In 1967, Nina Simone left the Philips label for RCA Victor, where she released “Backlash Blues” on the album Nina Sings the Blues. Written by her friend and Harlem visionary Langston Hughes, the song takes aim at “Mr. Backlash,” a representation of white society. In it, Simone condemns a system that raises her taxes, freezes her wages, sends her son to Vietnam, and provides second-class schools and housing. She warns that it is “Mr. Backlash” who "will have the blues." Also released that year on Silk & Soul was Simone’s rendition of Billie Taylor’s “I Wish I Knew How It Would Feel to be Free,” adding another layer of emotional depth to her already powerful repertoire.
LISTEN TO “BACKLASH BLUES” BY NINA SIMONE
“She is loved or feared, adored or disliked, but few who have met her music or glimpsed her soul react with moderation,” Maya Angelou wrote of Simone in a 1970 magazine article. “She is an extremist, extremely realized.”
• JAMES BROWN — “THIS HERE’S BLACK POWER, BABY” •
James Brown, known for his eccentricity, made his first public stand as a social and political activist during "The March Against Fear" in June 1966. The march had been started by James Meredith, the first Black American accepted into the University of Mississippi, who was walking from Memphis to Jackson to advocate for voting rights. On the second day, Meredith was shot by a white supremacist. While he recovered in the hospital, Martin Luther King Jr., Stokely Carmichael, and James Brown stepped in to continue Meredith’s march, picking up where he had left off.
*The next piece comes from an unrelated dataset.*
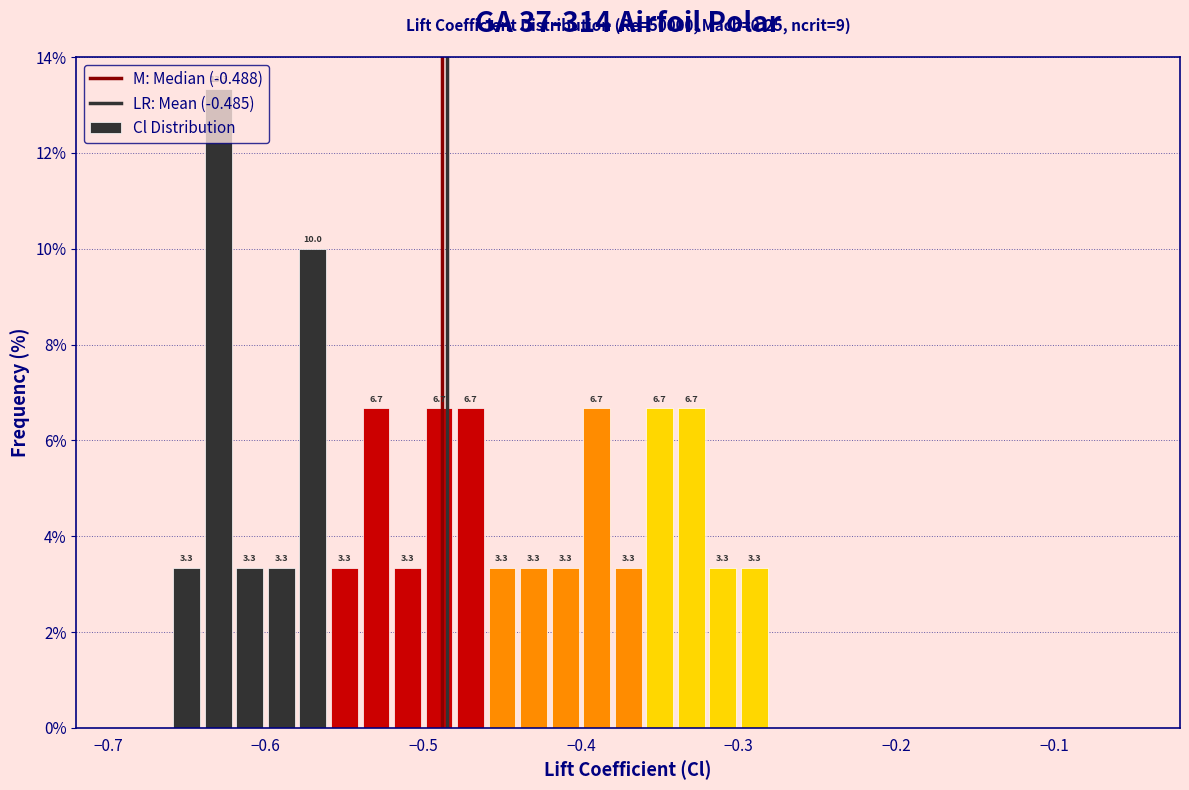

Read against the x-axis, roughly where is the centre of the tallest bar?

-0.63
James Brown. Illustration by J.D. Humphreys
Brown flew his seven-member band to Jackson, where he took the stage at historically Black Tougaloo College for a rally hosted by comedian Dick Gregory. As Brown moved through the crowd, Jet magazine noted that he "looked like Moses parting the Red Sea," embodying a new kind of Black self-confidence. Despite the warm weather, Brown powered through performances of “Papa’s Got a Brand New Bag” and ended “Please Please Please,” bringing it to a close with “just hang on.” His cheeks wet with tears, Brown nodded in agreement when the announcer proclaimed, “This here’s Black power, baby.”
“There was no doubt that he was addressing this plea to the Freedom Marchers who had endured harassment and abuse while marching the 260 miles from Memphis to Jackson,” wrote The Philadelphia Tribune.
“There was no doubt that he was addressing this plea to the Freedom Marchers who had endured harassment and abuse while marching the 260 miles from Memphis to Jackson.”